## Task goal
Whenever a line of the material contains the string "function", it should be copied.

------ Given data

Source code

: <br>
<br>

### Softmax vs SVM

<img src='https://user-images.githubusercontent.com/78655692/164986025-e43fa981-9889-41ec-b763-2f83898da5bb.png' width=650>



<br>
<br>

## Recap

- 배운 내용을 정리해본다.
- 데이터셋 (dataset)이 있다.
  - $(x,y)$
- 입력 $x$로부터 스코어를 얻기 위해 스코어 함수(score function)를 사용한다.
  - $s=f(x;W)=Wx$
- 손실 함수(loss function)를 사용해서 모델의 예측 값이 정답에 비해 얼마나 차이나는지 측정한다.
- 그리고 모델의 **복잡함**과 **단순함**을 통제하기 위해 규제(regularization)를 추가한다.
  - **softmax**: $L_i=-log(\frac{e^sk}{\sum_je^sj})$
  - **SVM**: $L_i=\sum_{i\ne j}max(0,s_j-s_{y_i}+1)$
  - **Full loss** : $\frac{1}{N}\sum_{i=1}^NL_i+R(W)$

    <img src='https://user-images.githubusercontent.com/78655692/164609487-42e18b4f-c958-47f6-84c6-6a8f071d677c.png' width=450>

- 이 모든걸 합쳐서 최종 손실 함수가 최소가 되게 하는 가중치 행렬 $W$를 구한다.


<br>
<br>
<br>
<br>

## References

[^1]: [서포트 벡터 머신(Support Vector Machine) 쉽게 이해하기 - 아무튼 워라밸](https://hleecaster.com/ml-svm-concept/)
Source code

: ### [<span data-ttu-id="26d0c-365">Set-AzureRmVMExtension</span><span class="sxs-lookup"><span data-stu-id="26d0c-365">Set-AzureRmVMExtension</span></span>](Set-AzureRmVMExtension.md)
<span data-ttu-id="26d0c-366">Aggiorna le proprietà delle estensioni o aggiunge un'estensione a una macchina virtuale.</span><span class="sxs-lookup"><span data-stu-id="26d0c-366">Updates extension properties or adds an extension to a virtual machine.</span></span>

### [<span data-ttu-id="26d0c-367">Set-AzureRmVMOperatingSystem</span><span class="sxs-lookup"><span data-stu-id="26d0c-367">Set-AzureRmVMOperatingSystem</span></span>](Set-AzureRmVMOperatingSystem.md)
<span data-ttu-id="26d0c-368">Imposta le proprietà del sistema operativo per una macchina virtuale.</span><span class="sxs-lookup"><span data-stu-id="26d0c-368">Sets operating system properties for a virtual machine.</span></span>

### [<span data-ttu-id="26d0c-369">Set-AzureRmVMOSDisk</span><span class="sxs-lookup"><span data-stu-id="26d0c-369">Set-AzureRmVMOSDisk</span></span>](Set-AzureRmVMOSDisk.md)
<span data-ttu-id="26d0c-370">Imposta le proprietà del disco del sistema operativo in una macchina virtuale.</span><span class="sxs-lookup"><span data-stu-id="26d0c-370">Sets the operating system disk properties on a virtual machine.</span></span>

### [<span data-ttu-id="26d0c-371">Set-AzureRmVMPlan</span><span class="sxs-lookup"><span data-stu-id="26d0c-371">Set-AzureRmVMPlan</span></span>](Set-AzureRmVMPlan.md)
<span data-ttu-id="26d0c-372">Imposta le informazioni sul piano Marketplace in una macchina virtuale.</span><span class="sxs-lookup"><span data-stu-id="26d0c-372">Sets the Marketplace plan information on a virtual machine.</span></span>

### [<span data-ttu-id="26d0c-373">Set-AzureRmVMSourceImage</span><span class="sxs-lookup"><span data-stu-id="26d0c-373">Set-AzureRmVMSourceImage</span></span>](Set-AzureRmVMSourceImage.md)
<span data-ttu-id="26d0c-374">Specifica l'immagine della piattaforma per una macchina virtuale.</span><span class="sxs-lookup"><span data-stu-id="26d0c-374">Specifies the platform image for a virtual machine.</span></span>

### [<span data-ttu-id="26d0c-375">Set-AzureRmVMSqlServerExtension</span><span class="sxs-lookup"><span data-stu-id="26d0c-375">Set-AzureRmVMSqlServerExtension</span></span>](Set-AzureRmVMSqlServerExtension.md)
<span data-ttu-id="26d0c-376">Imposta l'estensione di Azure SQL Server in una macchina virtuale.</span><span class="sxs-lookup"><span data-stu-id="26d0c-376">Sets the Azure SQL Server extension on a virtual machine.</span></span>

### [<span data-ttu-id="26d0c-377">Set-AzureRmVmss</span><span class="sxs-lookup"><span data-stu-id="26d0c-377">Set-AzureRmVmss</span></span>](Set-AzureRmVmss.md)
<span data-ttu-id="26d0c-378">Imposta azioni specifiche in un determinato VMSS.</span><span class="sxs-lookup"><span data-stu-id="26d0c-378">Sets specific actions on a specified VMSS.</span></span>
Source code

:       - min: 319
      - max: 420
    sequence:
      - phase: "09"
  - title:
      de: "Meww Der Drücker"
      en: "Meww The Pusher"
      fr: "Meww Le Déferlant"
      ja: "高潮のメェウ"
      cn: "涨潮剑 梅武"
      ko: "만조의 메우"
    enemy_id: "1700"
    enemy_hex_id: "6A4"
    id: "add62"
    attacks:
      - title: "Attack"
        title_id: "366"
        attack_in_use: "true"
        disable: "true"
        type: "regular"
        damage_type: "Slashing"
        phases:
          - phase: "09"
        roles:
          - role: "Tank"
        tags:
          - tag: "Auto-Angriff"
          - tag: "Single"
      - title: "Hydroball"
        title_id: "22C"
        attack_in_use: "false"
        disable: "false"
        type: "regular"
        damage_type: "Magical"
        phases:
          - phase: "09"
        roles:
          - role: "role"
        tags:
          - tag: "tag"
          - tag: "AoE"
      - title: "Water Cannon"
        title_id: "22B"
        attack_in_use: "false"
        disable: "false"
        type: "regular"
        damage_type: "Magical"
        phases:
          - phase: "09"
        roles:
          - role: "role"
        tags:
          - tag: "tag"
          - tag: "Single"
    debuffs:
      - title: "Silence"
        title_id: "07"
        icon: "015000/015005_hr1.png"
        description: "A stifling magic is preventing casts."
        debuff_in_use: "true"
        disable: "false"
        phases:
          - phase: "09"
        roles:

------------

## Answer
- 입력 $x$로부터 스코어를 얻기 위해 스코어 함수(score function)를 사용한다.
- 손실 함수(loss function)를 사용해서 모델의 예측 값이 정답에 비해 얼마나 차이나는지 측정한다.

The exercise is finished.